/fix-duplicate-url-crawl-scanner

declutters url lists for crawling/pentesting

Primary LanguagePythonApache License 2.0Apache-2.0

uro

Using a URL list for security testing can be painful as there are a lot of URLs that have uninteresting/duplicate content; uro aims to solve that.

It doesn't make any http requests to the URLs and removes:

  • incremental urls e.g. /page/1/ and /page/2/
  • blog posts and similar human written content e.g. /posts/a-brief-history-of-time
  • urls with same path but parameter value difference e.g. /page.php?id=1 and /page.php?id=2
  • images, js, css and other "useless" files

uro-demo

Installation

The recommended way to install uro is through pip as follows:

pip3 install uro --user

Basic Usage

The quickest way to inclue uro in your workflow is to feed it data through stdin and print it to your terminal.

cat urls.txt | uro

Advanced usage

Reading urls from a file (-i/--input)

python3 uro.txt -i input.txt

Writing urls to a file (-o/--output)

If the file already exists, uro will not overwrite the contents. Otherwise, it will create a new file.

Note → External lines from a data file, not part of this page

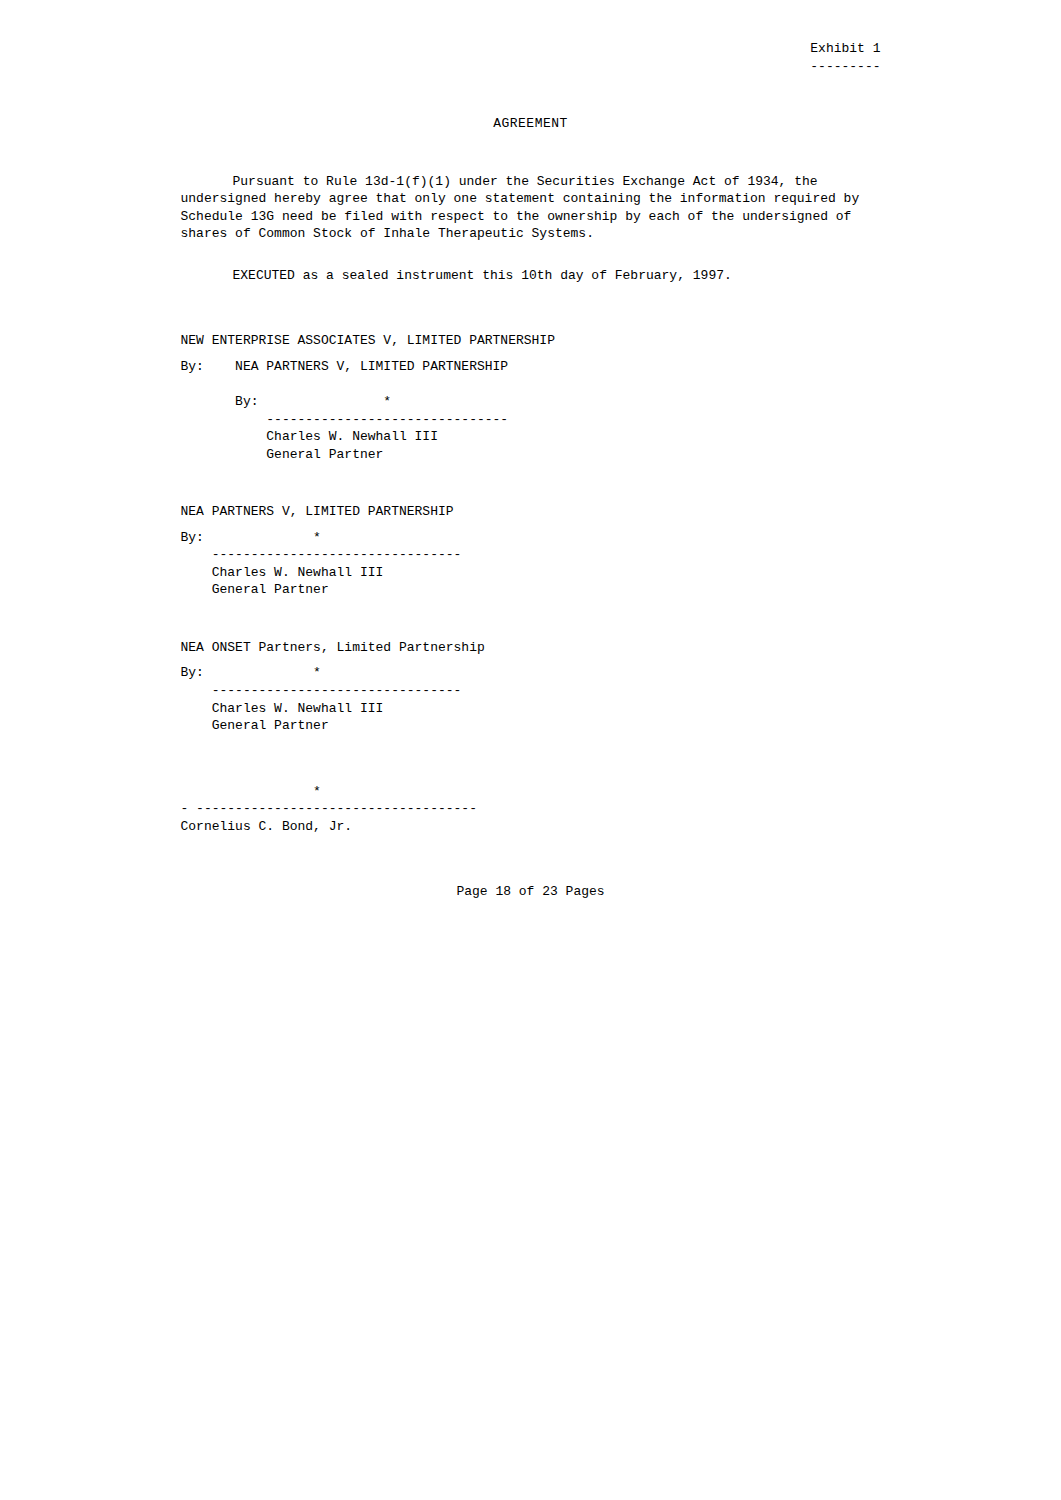Exhibit 1
---------
AGREEMENT
Pursuant to Rule 13d-1(f)(1) under the Securities Exchange Act of 1934, the undersigned hereby agree that only one statement containing the information required by Schedule 13G need be filed with respect to the ownership by each of the undersigned of shares of Common Stock of Inhale Therapeutic Systems.
EXECUTED as a sealed instrument this 10th day of February, 1997.
NEW ENTERPRISE ASSOCIATES V, LIMITED PARTNERSHIP
By:    NEA PARTNERS V, LIMITED PARTNERSHIP

       By:                *
           -------------------------------
           Charles W. Newhall III
           General Partner
NEA PARTNERS V, LIMITED PARTNERSHIP
By:              *
    --------------------------------
    Charles W. Newhall III
    General Partner
NEA ONSET Partners, Limited Partnership
By:              *
    --------------------------------
    Charles W. Newhall III
    General Partner
                 *
- ------------------------------------
Cornelius C. Bond, Jr.
Page 18 of 23 Pages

python3 uro.txt -i input.txt -o output.txt

Whitelist (-w/--whitelist)

uro will ignore all other extensions except the ones provided.

uro -w php asp html

Note: Extensionless pages e.g. /books/1 will still be included. To remove them too, use --filter hasext.

Blacklist (-b/--blacklist)

uro will ignore the given extensions.

uro -b jpg png js pdf

Note: uro has a list of "useless" extensions which it removes by default; that list will be overidden by whatever extensions you provide through blacklist option. Extensionless pages e.g. /books/1 will still be included. To remove them too, use --filter hasext.

Filters (-f/--filters)

For granular control, uro supports the following filters:

  1. hasparams: only output urls that have query parameters e.g. http://example.com/page.php?id=
  2. noparams: only output urls that have no query parameters e.g. http://example.com/page.php
  3. hasexts: only output urls that have extensions e.g. http://example.com/page.php
  4. noexts: only output urls that have no extensions e.g. http://example.com/page
  5. keepcontent: keep human written content e.g. blogs.
  6. keepslash: don't remove trailing slash from urls e.g. http://example.com/page/
  7. vuln: only ouput urls with paramsters that are know to be vulnerable. More info.

Example: uro --filters hasexts hasparams